Man Drinking in his Car

What are DUI checkpoints?

Checkpoints are a common tool police in most states use to check for intoxicated or impaired drivers on the road.

During a DUI or sobriety checkpoint, law enforcement officers are stationed to check motorists for signs of drinking or impairment.

DUI arrests at sobriety checkpoints are most common during the holidays, especially the 4th of July, Cinco de Mayo, and Memorial Day. Sometimes people who are arrested on a first-time DUI offense at a checkpoint are released on their own recognizance (OR) but other cases require a bail bond to be released from jail before the trial.

DUI checkpoints are a controversial issue and are not even legal in some states, although they are legal under federal law as long as law enforcement follow specific guidelines.

Rules for DUI Checkpoints

In 1990, the Supreme Court ruled that states have a compelling reason to eradicate drunk driving and public safety outweighs concerns of intrusion into the privacy of drivers. This ruling means that sobriety checkpoints are not considered an unreasonable search under the 4th Amendment. While federal law allows for sobriety checkpoints, states can choose whether or not to allow them. 12 states do not perform DUI checkpoints because they are illegal by state constitution or law or the state does not have the authority to conduct them. These states include Alaska, Idaho, Iowa, Michigan, Minnesota, Montana, Oregon, Rhode Island, Texas, Washington, Wisconsin, and Wyoming.

In states that allow sobriety checkpoints, law enforcement must follow specific rules for an arrest to be valid. Courts require that DUI checkpoints be determined by a policy-making official with reasonable creation and operation for the checkpoint to be legal. This means an official must have a logical reason for creating a checkpoint at a specific location. Courts typically require several criteria be met for a valid checkpoint:

  • Adequate safety measures, including warning signs, signals, or lights
  • Motorists must be stopped in a neutral fashion with the same standard applied to every vehicle
  • How a checkpoint is operated and how long it lasts must reflect good judgement
  • The location and time of the checkpoint must be advertised in advance to the public.

What to Do at a DUI Checkpoint

Any search, even at a sobriety checkpoint, must be reasonable. Typically, a checkpoint stop involves a brief conversation with an officer and a request for your license and insurance information. If the officer detects signs of drug use or drinking, they may ask you to perform field sobriety tests or submit to a breathalyzer test. These tests can only be requested if the officer observes signs of intoxication.

It’s still important to remember your rights at a checkpoint. Police are allowed to stop you briefly to check for signs of impairment, but they cannot search you or your vehicle without probable cause that you are under the influence or you give consent.

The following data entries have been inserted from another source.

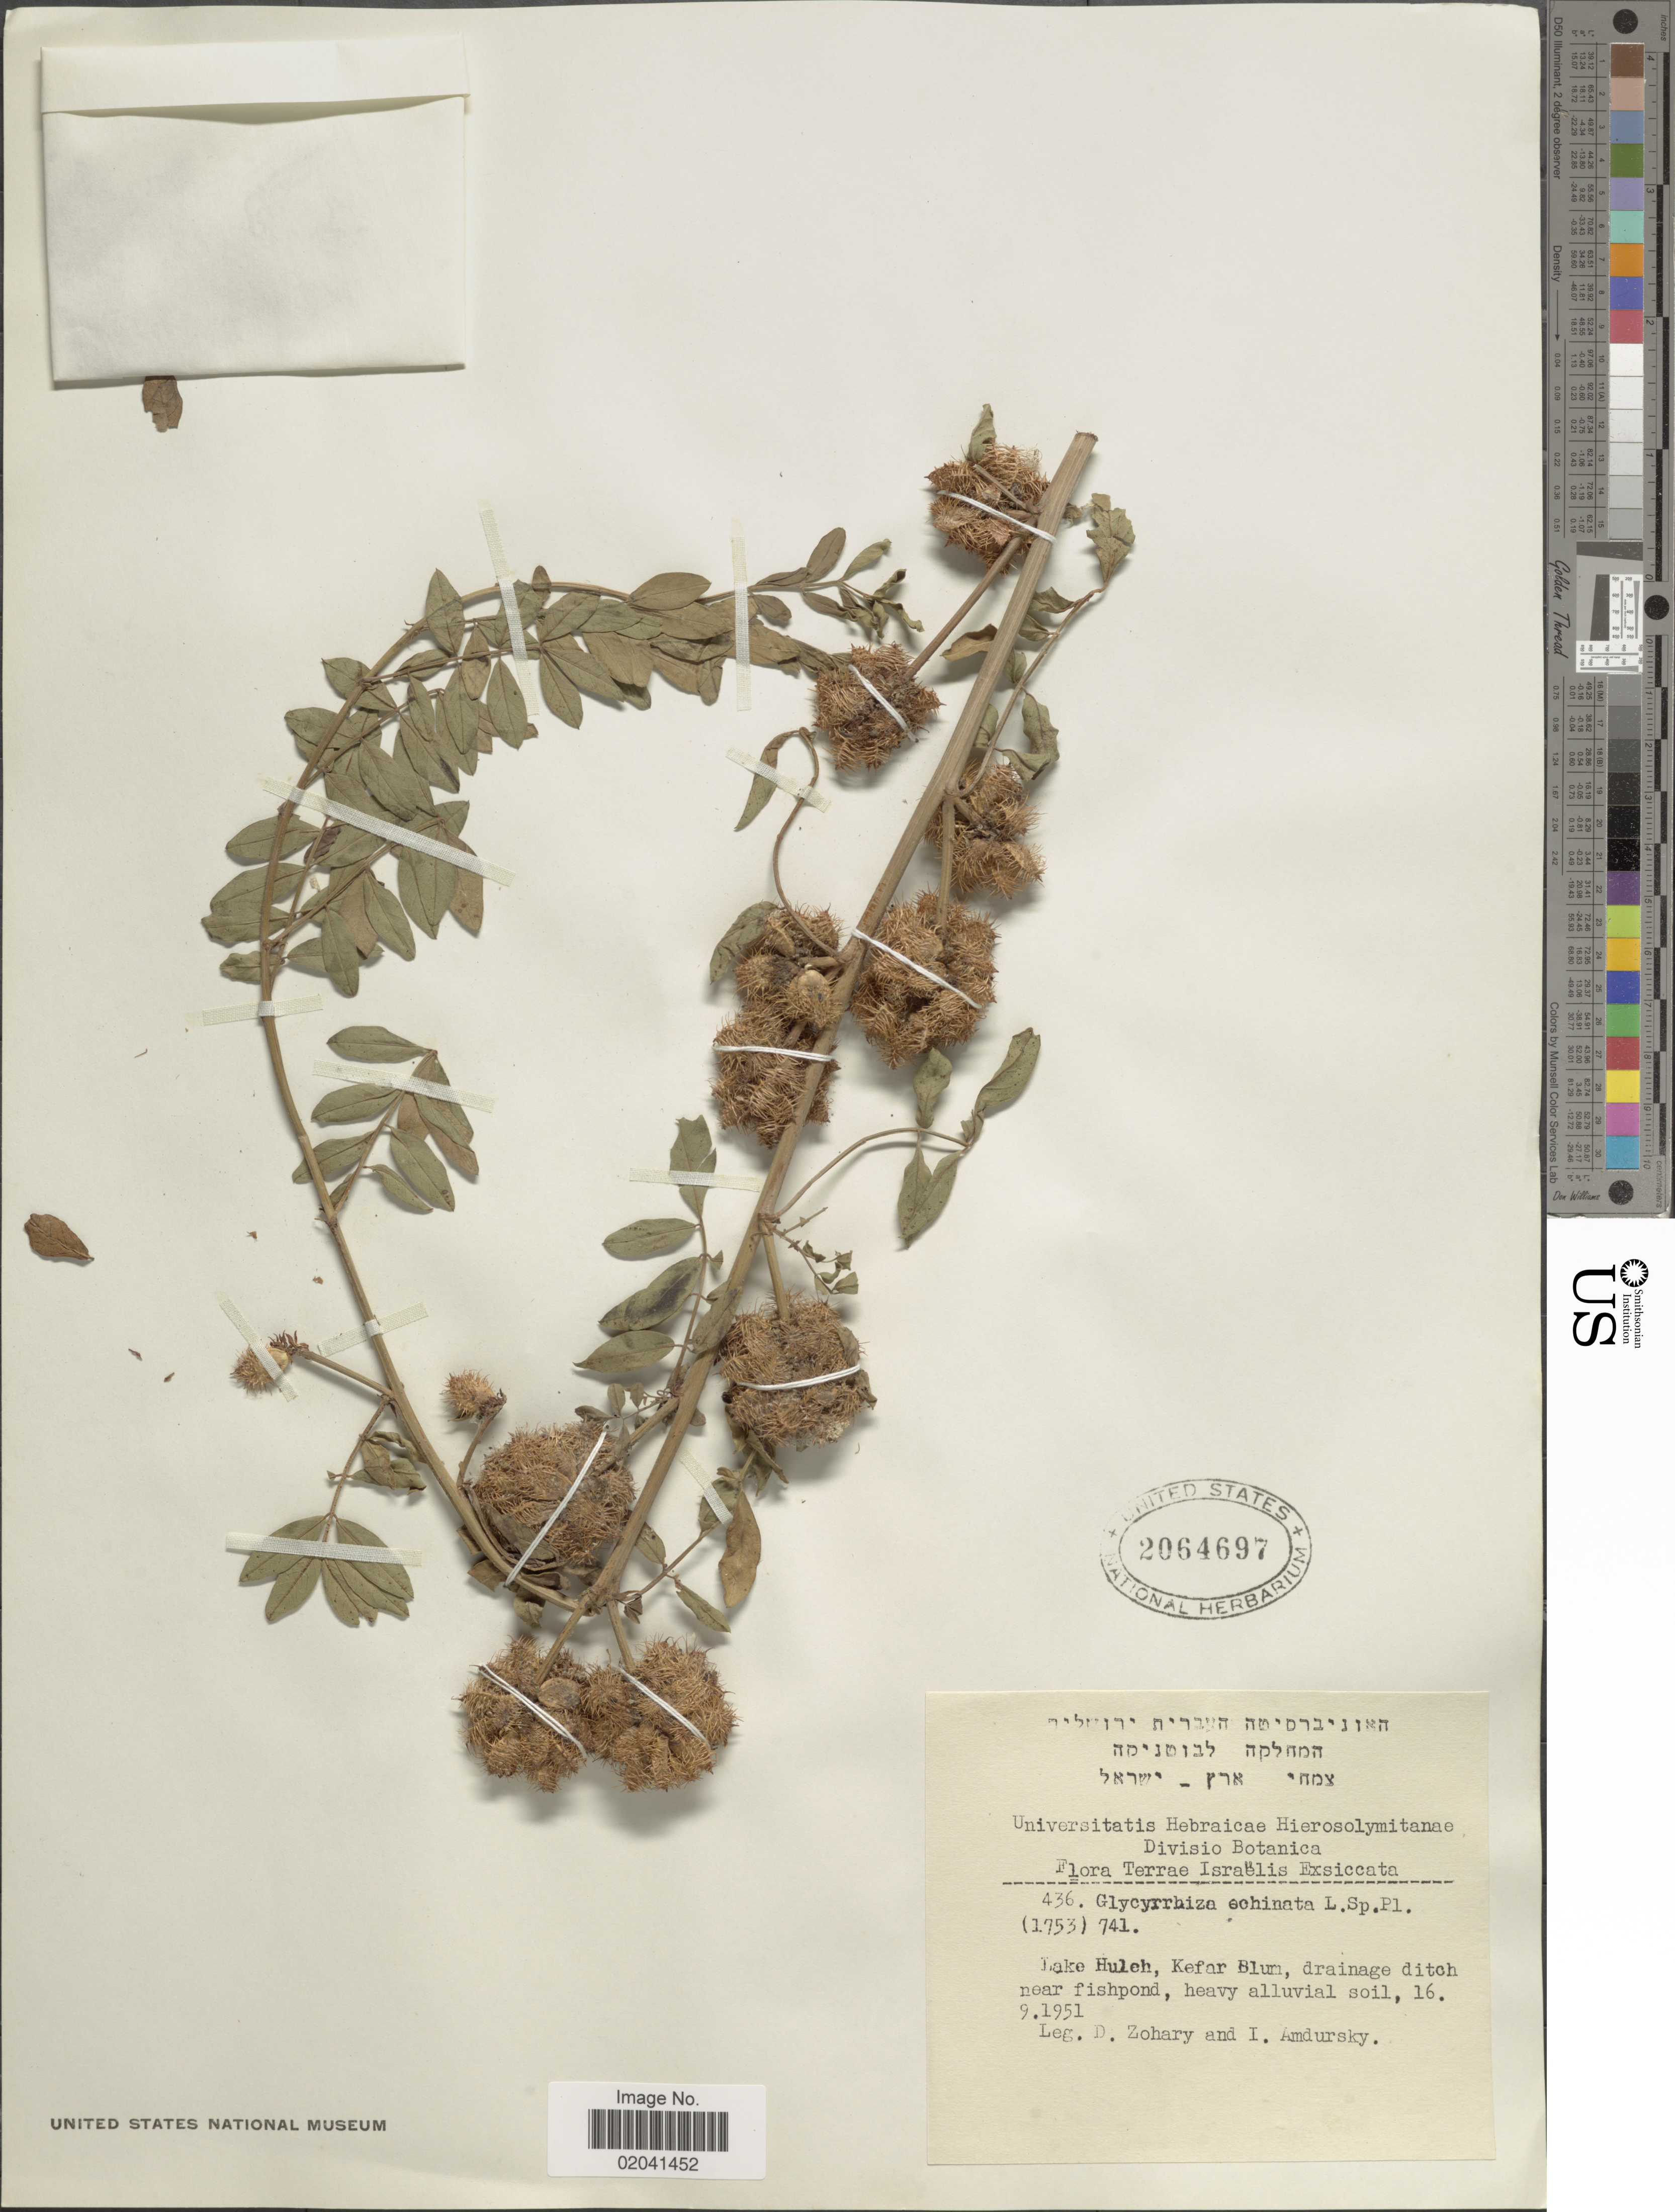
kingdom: Plantae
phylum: Tracheophyta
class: Magnoliopsida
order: Fabales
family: Fabaceae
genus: Glycyrrhiza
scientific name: Glycyrrhiza echinata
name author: L.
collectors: D. Zohary & I. Amdursky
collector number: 436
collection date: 1951-09-16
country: Israel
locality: Lake Huleh, Kefar Blum, drainage ditch near fishpond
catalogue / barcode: US 2064697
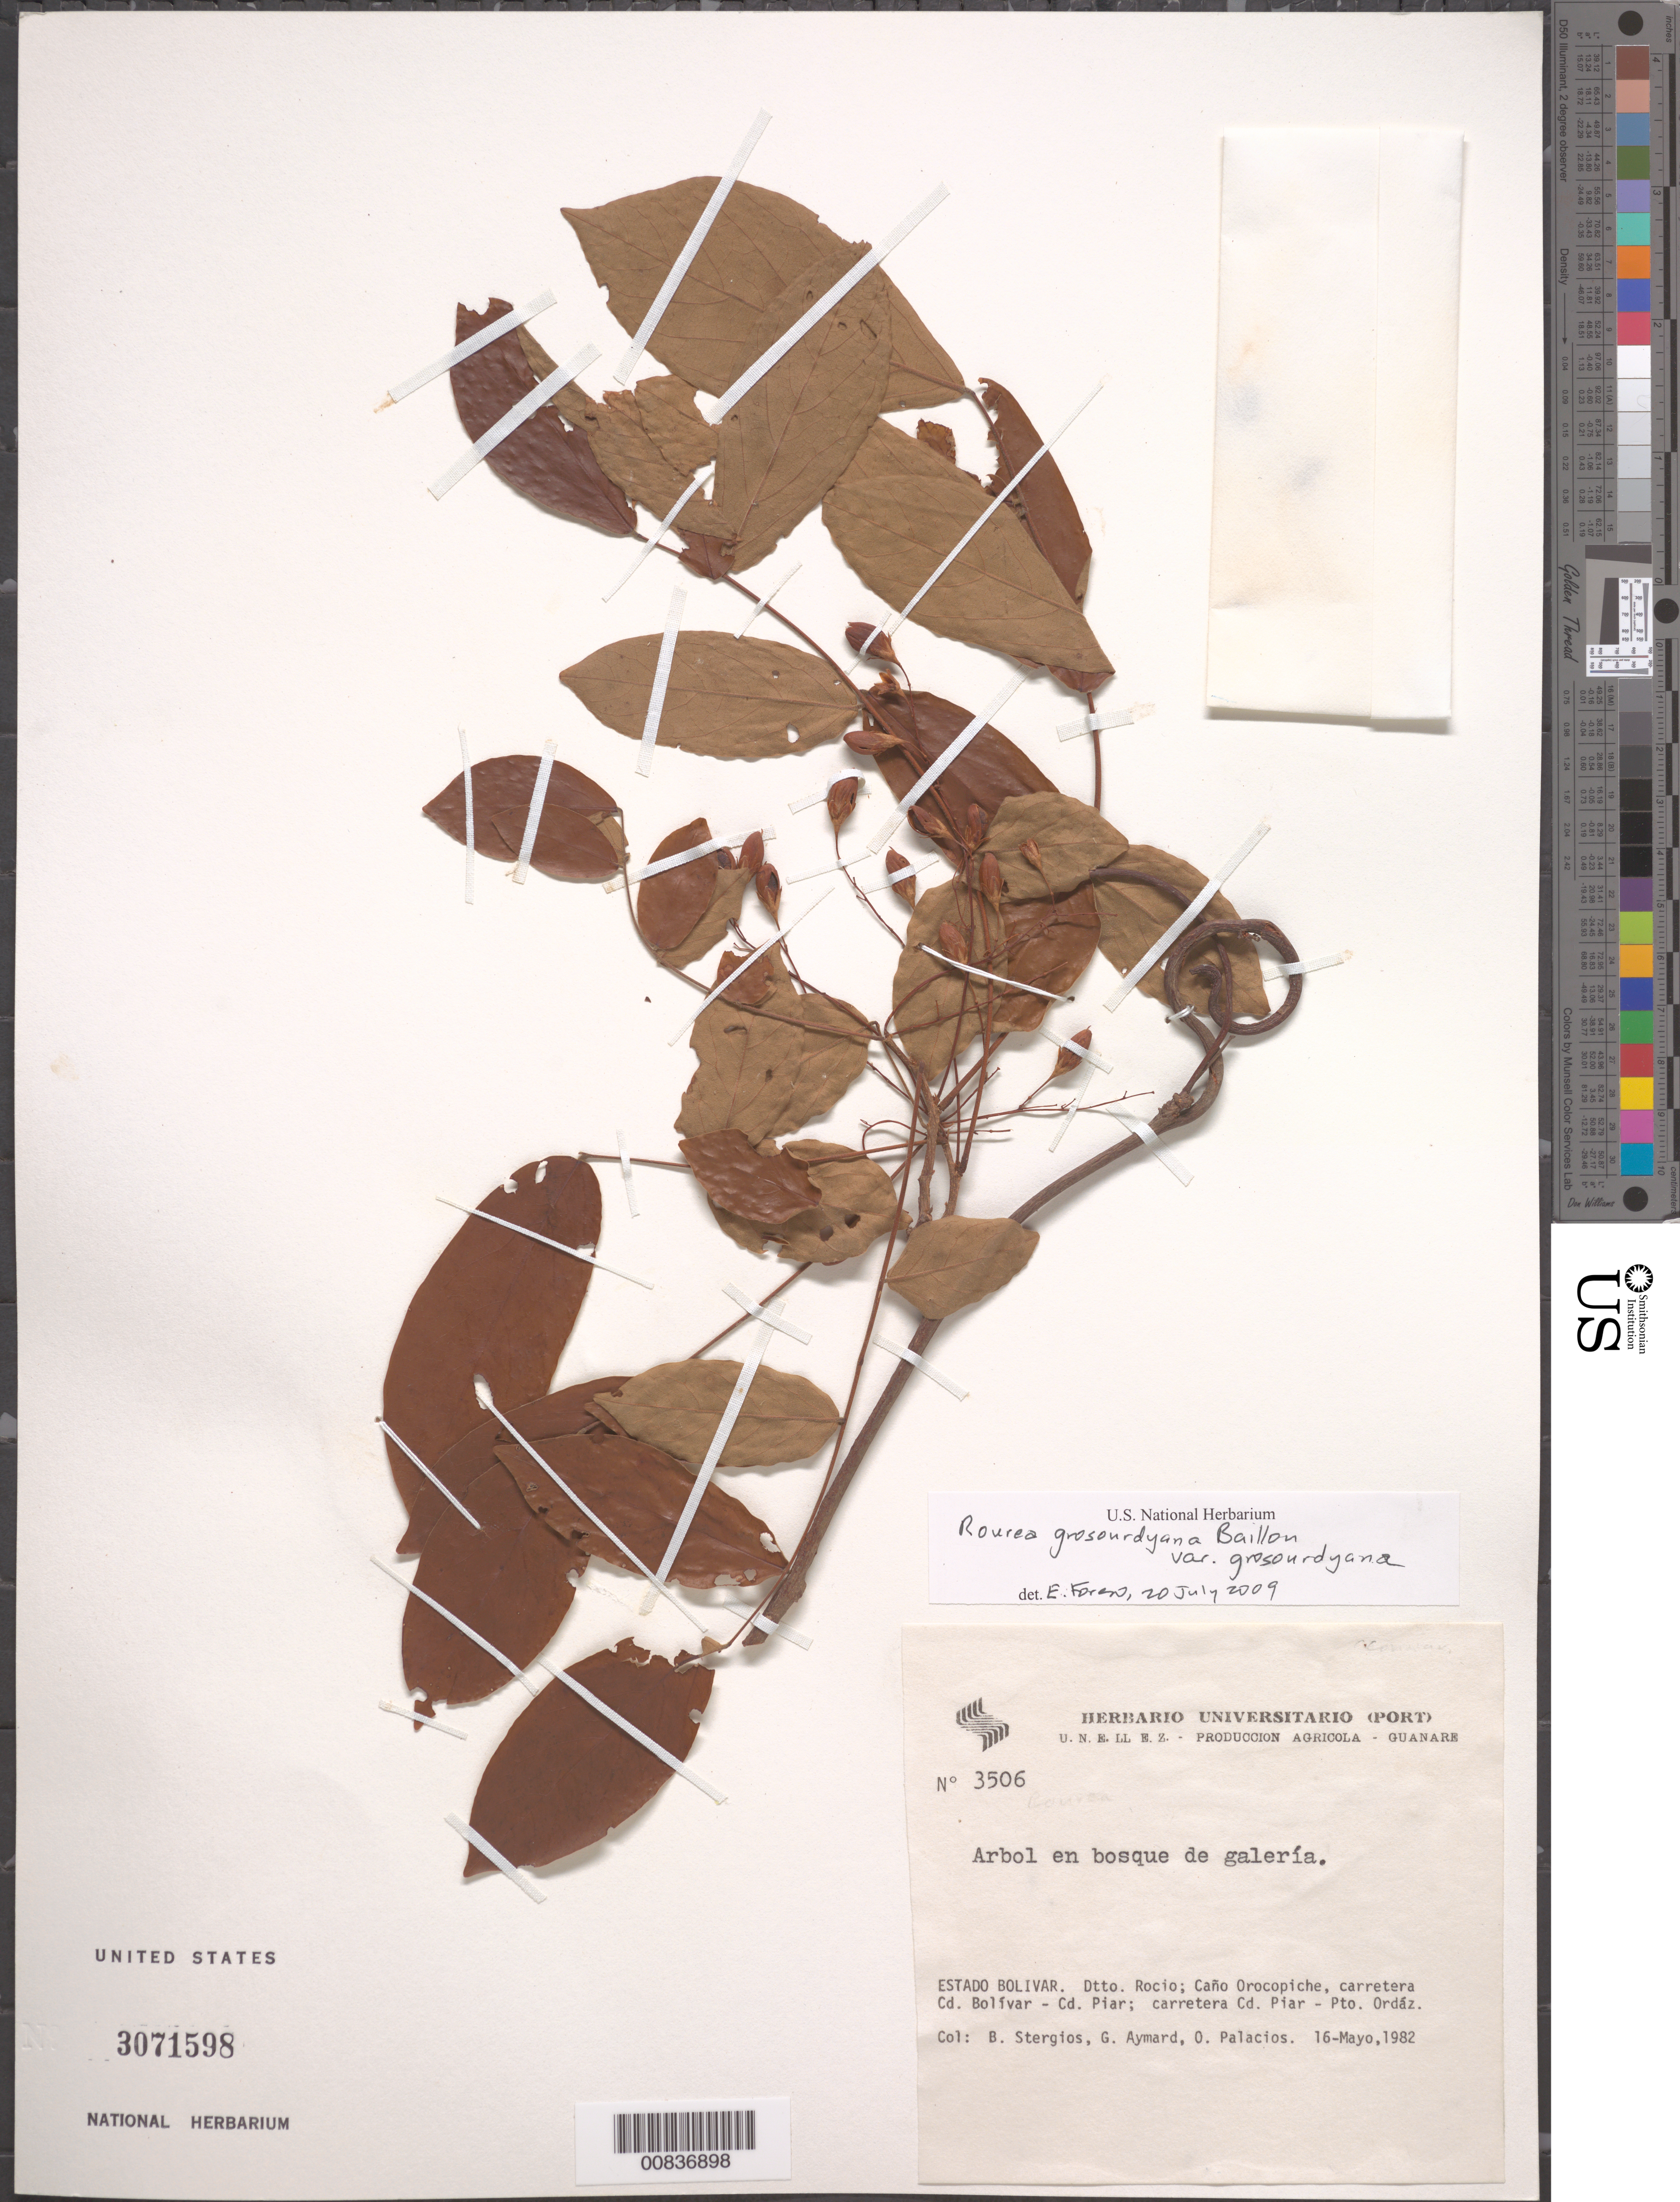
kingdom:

You have the right to refuse to perform field sobriety tests at a checkpoint or during a regular DUI stop. Field sobriety tests are different than chemical (blood or breathe) tests under the law and they are notoriously inaccurate. It is possible for sober people to fail these roadside tests.

Can You Avoid a Sobriety Checkpoint?
You are not obligated to proceed through a DUI checkpoint. In fact, police departments are required to advertise the location, date, and duration of these checkpoints ahead of time. If you can do so without breaking traffic laws, such as an illegal U-turn, you can turn around and avoid the checkpoint. Sobriety checkpoints are legal as a reasonable search under the 4th Amendment, but you are only required to submit if you pass through the checkpoint and are selected.